Jewish heritage is orphaned heritage – existing in places now absent Jewish communities. We'll learn about Jewish loss in Romania and hear from the Stanley Burton Centre, Tarbut Foundation and Templul Coral on the struggle to retain Jewish custom and culture in Romania. Guest speakers: Dr Raul Cârstocea, Peninah Zilberman, Gilbert Șaim, moderated by Michael Mail, Foundation for Jewish Heritage, with a special introduction by HE David Saranga, the Ambassador of Israel to Romania.

Dr Raul Cârstocea is an Honorary Fellow in Modern European History at the Stanley Burton Centre, a non-profit teaching and research centre within History at the University of Leicester, and the oldest Holocaust research centre in the UK. His work focuses on the intellectual, cultural and conceptual history of Central and Eastern Europe in the 19th and 20th centuries, with an emphasis on state formation and nation-building processes, nationalism, anti-Semitism, fascism, and the Holocaust. His book, “Peasants into Fascists: Anti-Semitism and Fascism in the Ideology of the Legionary Movement in Interwar Romania” is forthcoming from Routledge.

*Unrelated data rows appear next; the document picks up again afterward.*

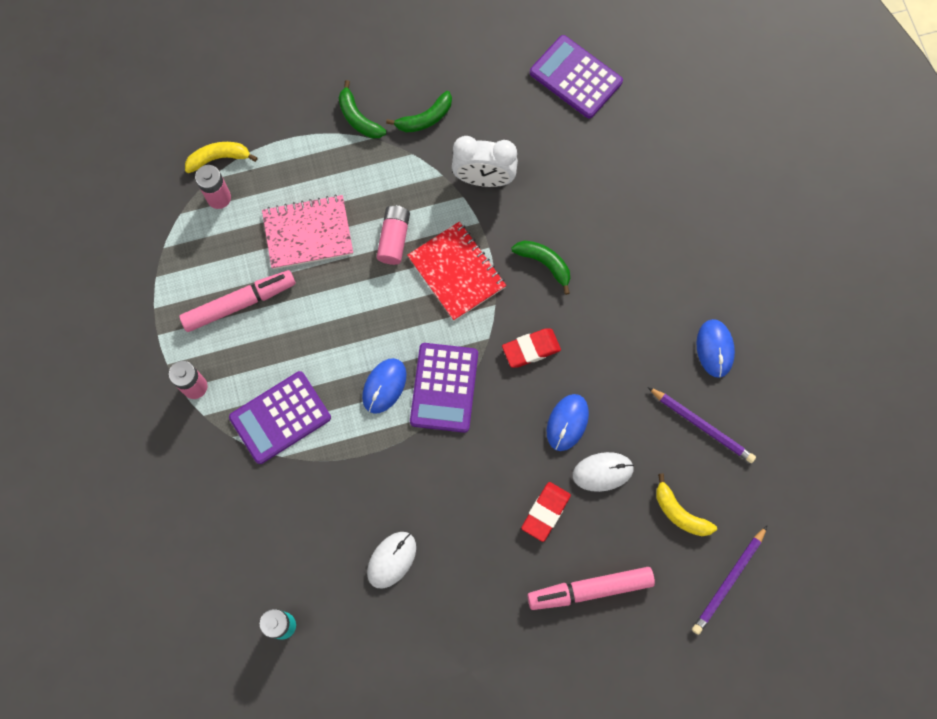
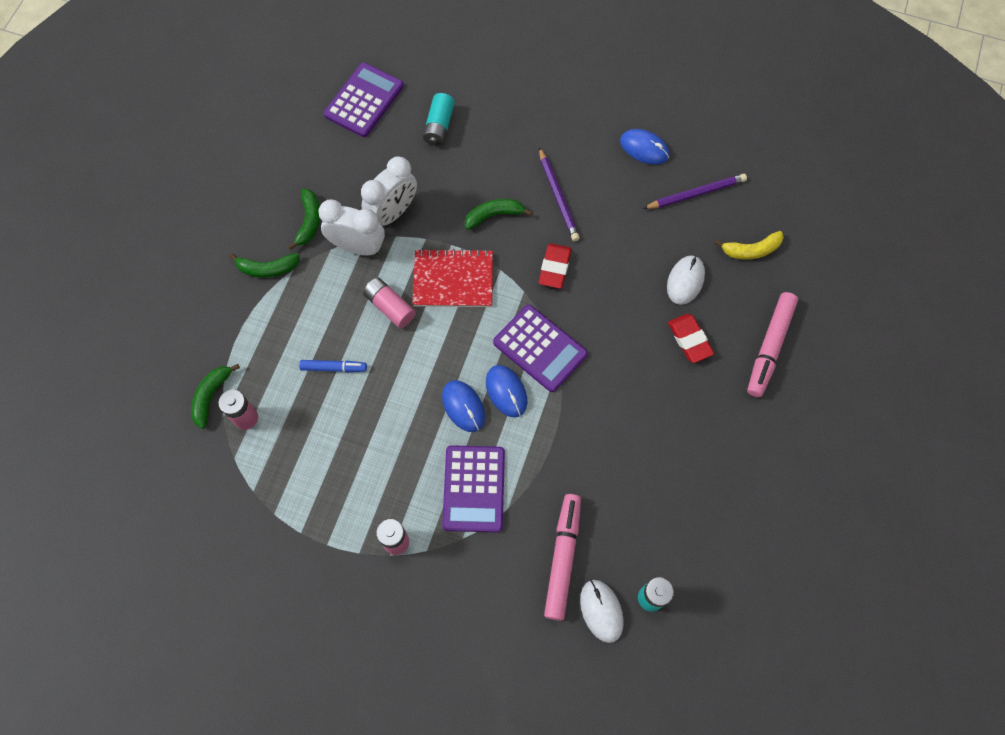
camera: 55 degrees left, 5 degrees down
(219, 158) = (211, 396): yellow banana -> green banana
(239, 303) = (351, 459): pink marker -> pink marker (563, 558)
(308, 233) = (334, 368): pink notebook -> blue marker
(391, 559) = (652, 476): white mouse -> white mouse (601, 611)
(430, 174) = (358, 247): none -> white clock
(567, 423) = (630, 280): blue mouse -> blue mouse (463, 406)
(575, 77) = (364, 100): purple calculator -> purple calculator turned 135 degrees clockwise
(599, 157) = (439, 126): none -> turquoise battery
(728, 581) = (823, 251): purple pencil -> purple pencil (558, 197)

Peninah Zilberman is the Founder & CEO of the Tarbut Sighet Foundation, an organisation founded in 2014 as commemoration of the 1944 Jewish deportations from Maramures and to keep alive the memory of the 40,000 Jews - and their art, culture and heritage - that lived in the region before the Holocaust. It oversees the Elie Wiesel Museum, the childhood home of the Nobel Prize winner, and a Memorial to the Jewish Life Cycle of the Pre-Holocaust Sighet Jewish Community.

Gilbert Șaim is the gabai (custodian) of the Templul Coral - Choral Temple Synagogue in Bucharest, a pearl of Jewish heritage and the pillar of religious and cultural Jewish life in Romania. Designed by Enderle and Freiwald and built between 1864-1866, the Choral Temple is a smaller replica of Vienna's Leopoldstadt-Tempelgasse Great Synagogue. Devastated by far-right Legionaries, it was restored after World War II, and its main hall was recently refurbished, re-opening in 2015.

Michael Mail is the Founder and Chief Executive of the Foundation for Jewish Heritage, a charity working internationally to ensure that important Jewish architectural sites, monuments and places of cultural significance in danger are preserved and re-imagined for a sustainable future. Amongst the Foundation’s featured synagogues is the Citadel Synagogue in Timișoara.

The series is produced in partnership with UK Romania Group, which promotes bilateral relations - mainly business and politics - between the UK and Romania, highlights Romanian accomplishment in the UK and publicises selected events of relevance to this community.